Goodman turned to joking: “I used to joke that when we had a development project such as a new store, and I was asked to cut the ribbon as mayor at the start of excavation, I would pray one of my former client’s hands didn’t come up from the ground. That always used to crack people up.”
“If I were a criminal and I was looking to commit a crime and had to hide something like a body I would think of the desert before dumping it in a lake,” he insisted. “That’s a lot of work to go out to Lake Mead and put somebody in a barrel, go out on the water and dump that barrel.”
“Going out to the desert, you take a shovel and you do it at night, little flashlight,” he said confidently. “It’s easy to bury somebody out there. It’s a big desert.”
“It used to be like the wild west in Las Vegas.
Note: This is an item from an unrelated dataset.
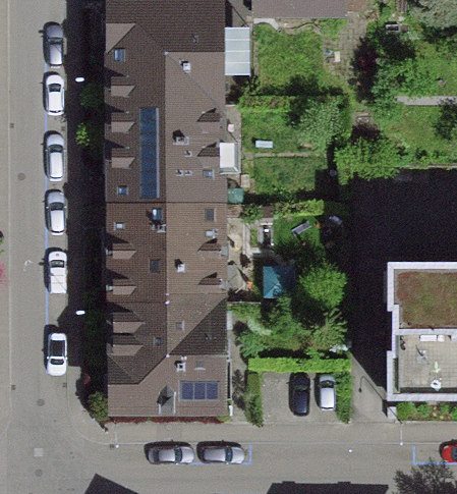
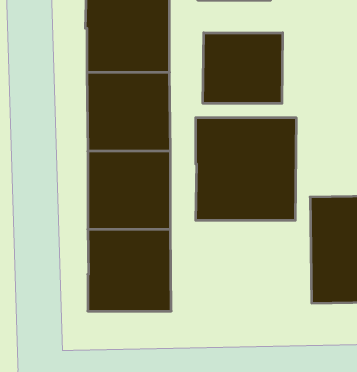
building: none -> [203,33,283,103]
building: none -> [196,118,296,220]

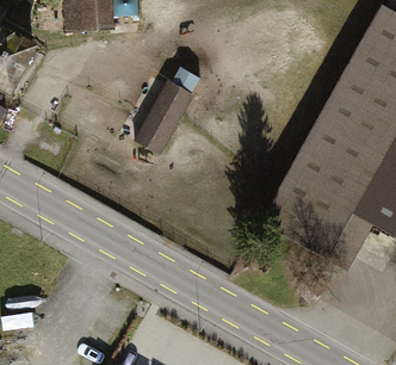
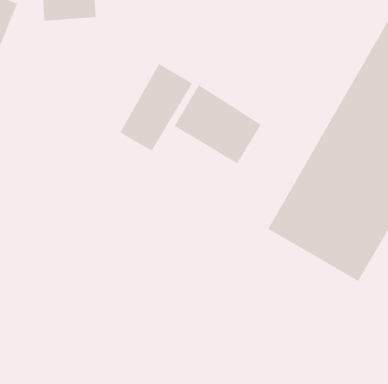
building: none -> [174,84,261,164]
But everything is much tougher for somebody to be a real mobster these days,” he stated.
Commenting on Las Vegas in the 1960s and 1970s, he argued, “It was a very safe place to live then.” He explained that mobsters would kill people out of state and not in Las Vegas.
“They would do it in California or Arizona because they did not want to bring attention to Las Vegas,” he concluded.